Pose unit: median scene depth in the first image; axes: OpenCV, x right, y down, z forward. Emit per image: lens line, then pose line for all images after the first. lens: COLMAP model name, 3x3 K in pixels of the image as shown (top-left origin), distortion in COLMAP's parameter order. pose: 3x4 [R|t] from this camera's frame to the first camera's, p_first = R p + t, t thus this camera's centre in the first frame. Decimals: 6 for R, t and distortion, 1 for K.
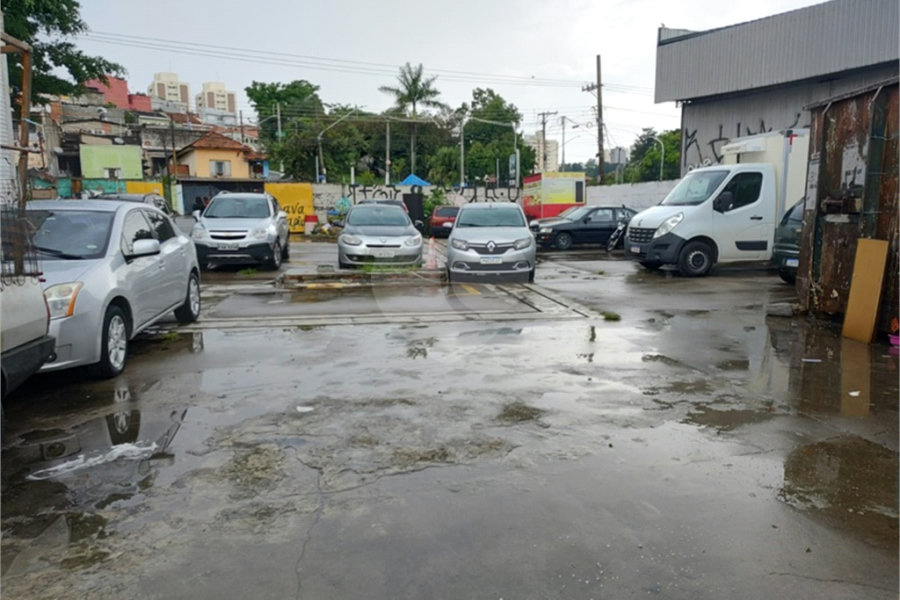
lens RADIAL K [[643.9, 0, 456.8], [0, 643.9, 306.2], [0, 0, 1]] dist [0.050379, -0.052788]
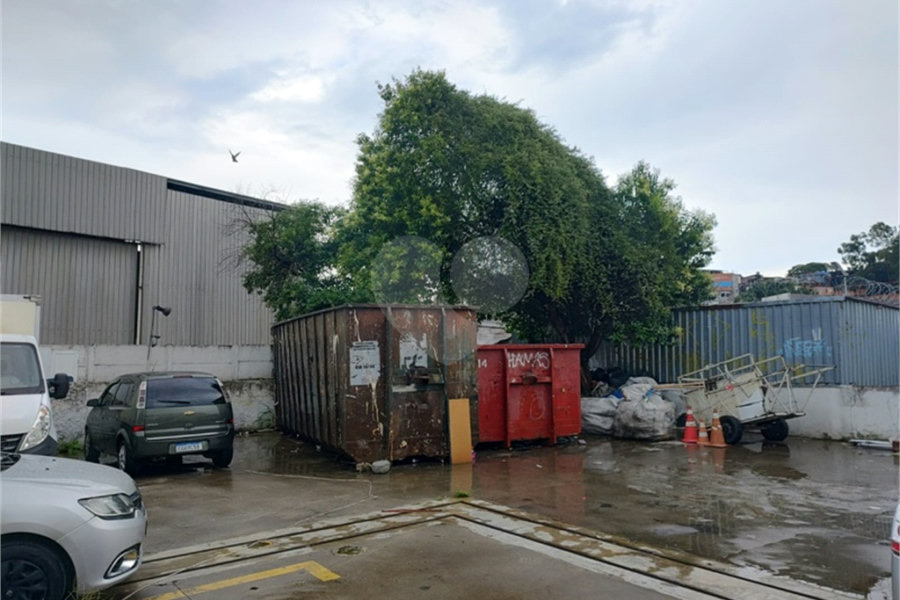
lens RADIAL K [[643.9, 0, 452.0], [0, 643.9, 294.3], [0, 0, 1]] dist [0.050379, -0.052788]
pose [[-0.482362, 0.098566, 0.870409, -0.186597], [0.153000, 0.987855, -0.027076, -0.075111], [-0.862507, 0.120112, -0.491584, 0.414294]]
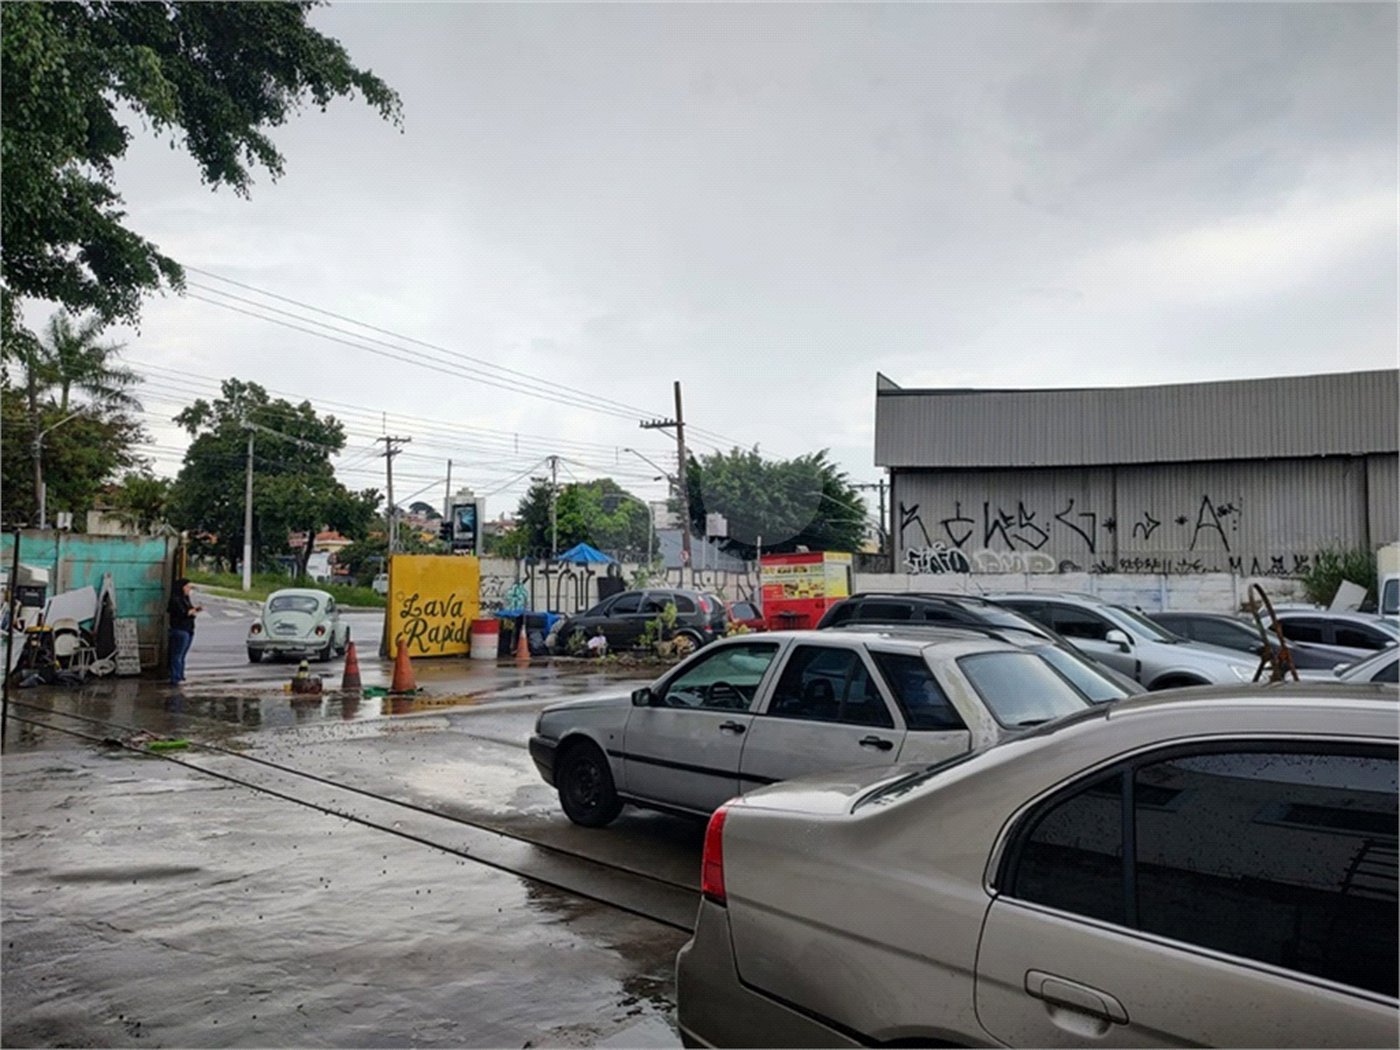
lens RADIAL K [[1004.5, 0, 714.3], [0, 1004.5, 517.1], [0, 0, 1]] dist [0.050232, -0.066858]
pose [[0.728245, 0.056480, 0.682985, -0.617955], [0.093980, 0.978952, -0.181163, -0.059527], [-0.678842, 0.196118, 0.707609, 0.308920]]
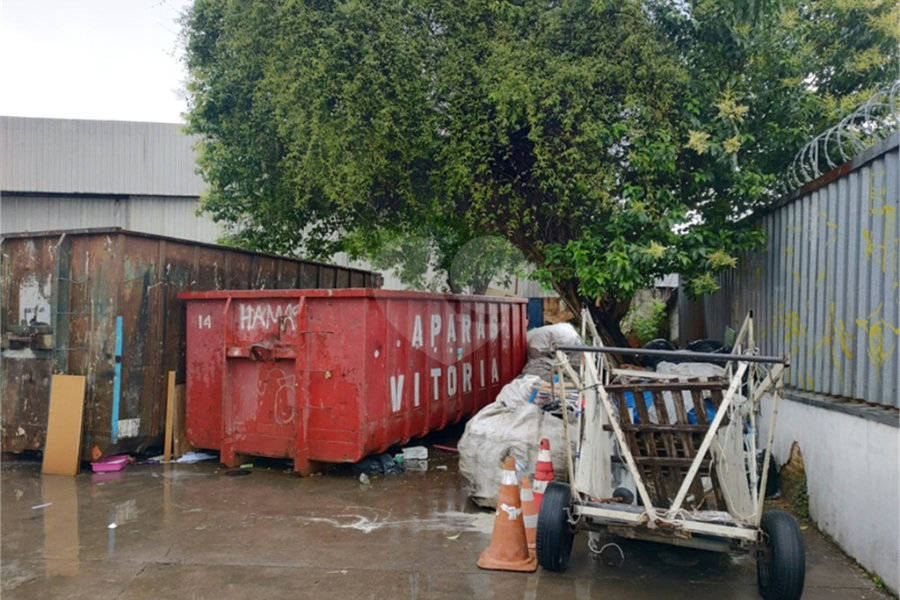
lens RADIAL K [[640.7, 0, 471.7], [0, 640.7, 299.0], [0, 0, 1]] dist [-0.006695, -0.007088]
pose [[0.283200, 0.043335, 0.958081, -0.039728], [0.141011, 0.986240, -0.086291, -0.010002], [-0.948638, 0.159538, 0.273192, 0.018501]]
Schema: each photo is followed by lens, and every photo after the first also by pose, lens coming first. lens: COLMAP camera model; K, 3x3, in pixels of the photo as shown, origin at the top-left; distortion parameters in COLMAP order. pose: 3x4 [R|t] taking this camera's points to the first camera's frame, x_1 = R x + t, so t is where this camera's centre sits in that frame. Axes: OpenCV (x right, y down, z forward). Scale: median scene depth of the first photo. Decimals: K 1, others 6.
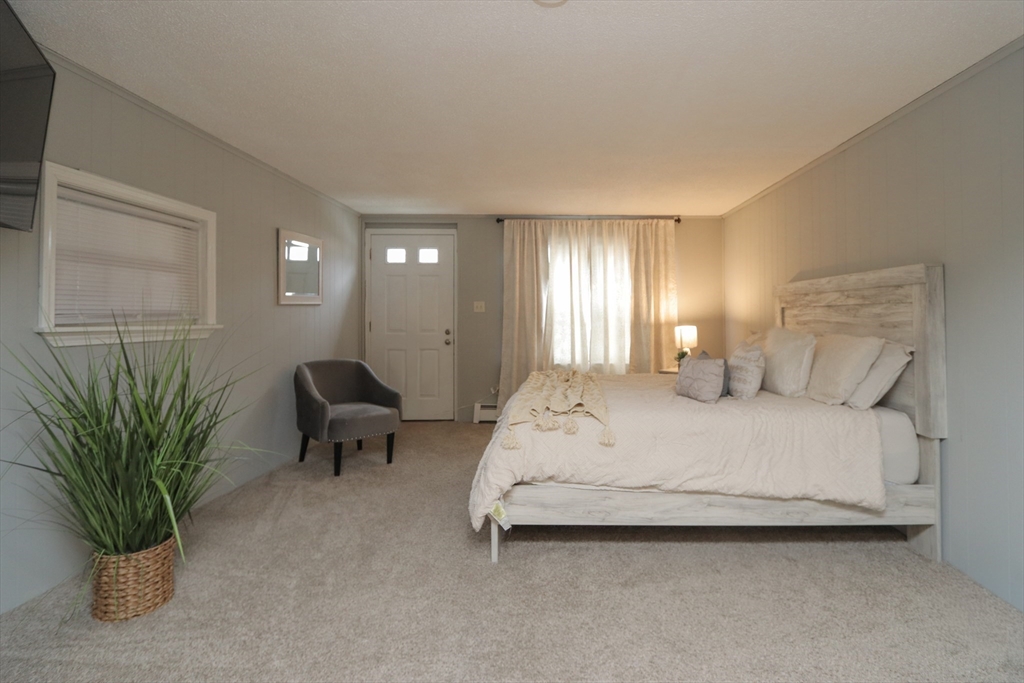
lens RADIAL K [[482.3, 0, 554.4], [0, 482.3, 316.2], [0, 0, 1]] dist [-0.013096, 0.001391]
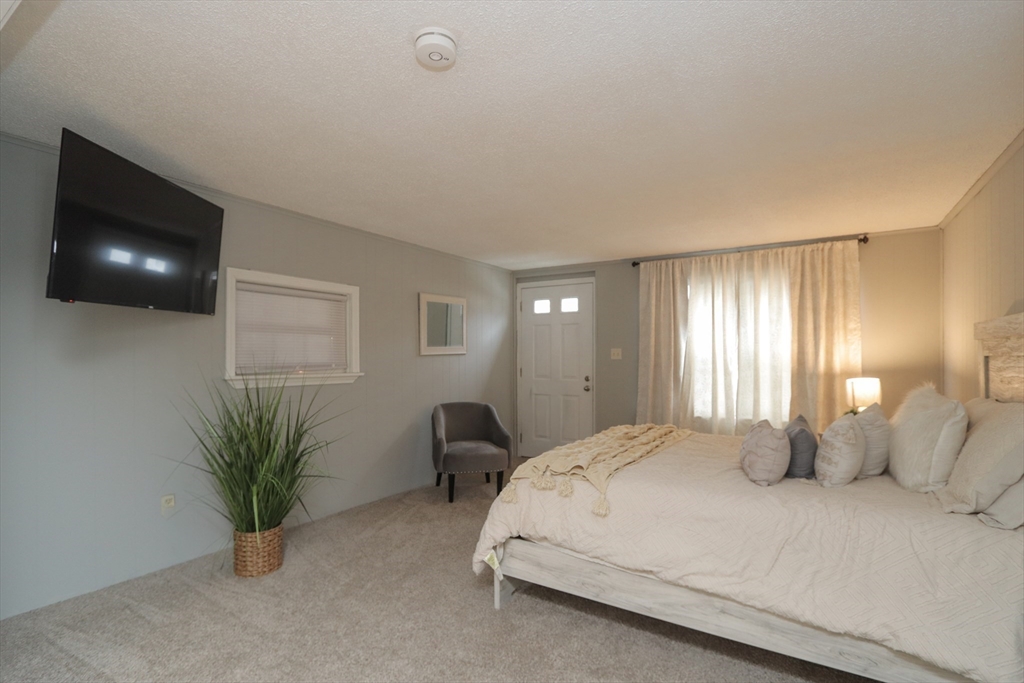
lens RADIAL K [[482.3, 0, 530.3], [0, 482.3, 361.7], [0, 0, 1]] dist [-0.013096, 0.001391]
pose [[0.850870, 0.004362, -0.525358, 0.304911], [0.001317, 0.999945, 0.010436, -0.019889], [0.525375, -0.009571, 0.850817, 0.103502]]
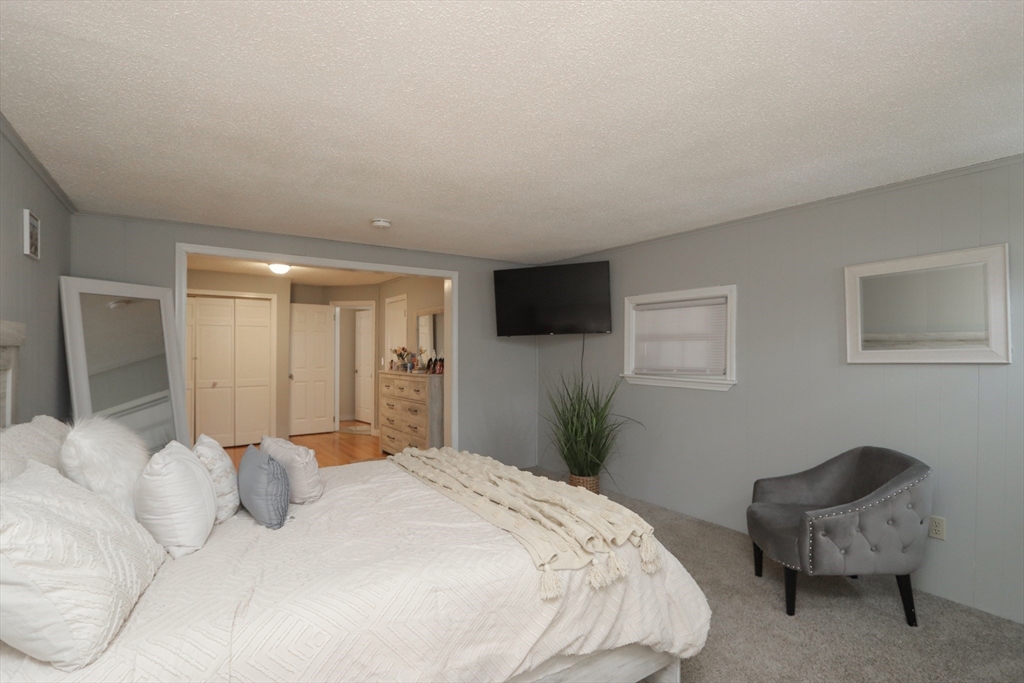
lens RADIAL K [[482.3, 0, 522.0], [0, 482.3, 348.5], [0, 0, 1]] dist [-0.013096, 0.001391]
pose [[-0.815299, -0.007314, -0.578993, 0.312510], [-0.005225, 0.999972, -0.005274, -0.041221], [0.579016, -0.001274, -0.815315, 1.324042]]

→ **Problem description**: Could you restate each record word for word, keeping the pictures out?

→ **Response**:
Pose unit: median scene depth in the first image; axes: OpenCV, x right, y down, z forward. Emit per image: lens line, then pose line for all images after the first. lens: COLMAP model name, 3x3 K in pixels of the image as shown (top-left origin), distortion in COLMAP's parameter order. pose: 3x4 [R|t] from this camera's frame to the first camera's, p_first = R p + t, t thus this camera's centre in the first frame. Decimals: 6 for R, t and distortion, 1 for K.
lens RADIAL K [[643.9, 0, 456.8], [0, 643.9, 306.2], [0, 0, 1]] dist [0.050379, -0.052788]
lens RADIAL K [[643.9, 0, 452.0], [0, 643.9, 294.3], [0, 0, 1]] dist [0.050379, -0.052788]
pose [[-0.482362, 0.098566, 0.870409, -0.186597], [0.153000, 0.987855, -0.027076, -0.075111], [-0.862507, 0.120112, -0.491584, 0.414294]]
lens RADIAL K [[1004.5, 0, 714.3], [0, 1004.5, 517.1], [0, 0, 1]] dist [0.050232, -0.066858]
pose [[0.728245, 0.056480, 0.682985, -0.617955], [0.093980, 0.978952, -0.181163, -0.059527], [-0.678842, 0.196118, 0.707609, 0.308920]]
lens RADIAL K [[640.7, 0, 471.7], [0, 640.7, 299.0], [0, 0, 1]] dist [-0.006695, -0.007088]
pose [[0.283200, 0.043335, 0.958081, -0.039728], [0.141011, 0.986240, -0.086291, -0.010002], [-0.948638, 0.159538, 0.273192, 0.018501]]
Schema: each photo is followed by lens, and every photo after the first also by pose, lens coming first. lens: COLMAP camera model; K, 3x3, in pixels of the photo as shown, origin at the top-left; distortion parameters in COLMAP order. pose: 3x4 [R|t] taking this camera's points to the first camera's frame, x_1 = R x + t, so t is where this camera's centre sits in that frame. Axes: OpenCV (x right, y down, z forward). Scale: median scene depth of the first photo. Decimals: K 1, others 6.
lens RADIAL K [[482.3, 0, 554.4], [0, 482.3, 316.2], [0, 0, 1]] dist [-0.013096, 0.001391]
lens RADIAL K [[482.3, 0, 530.3], [0, 482.3, 361.7], [0, 0, 1]] dist [-0.013096, 0.001391]
pose [[0.850870, 0.004362, -0.525358, 0.304911], [0.001317, 0.999945, 0.010436, -0.019889], [0.525375, -0.009571, 0.850817, 0.103502]]
lens RADIAL K [[482.3, 0, 522.0], [0, 482.3, 348.5], [0, 0, 1]] dist [-0.013096, 0.001391]
pose [[-0.815299, -0.007314, -0.578993, 0.312510], [-0.005225, 0.999972, -0.005274, -0.041221], [0.579016, -0.001274, -0.815315, 1.324042]]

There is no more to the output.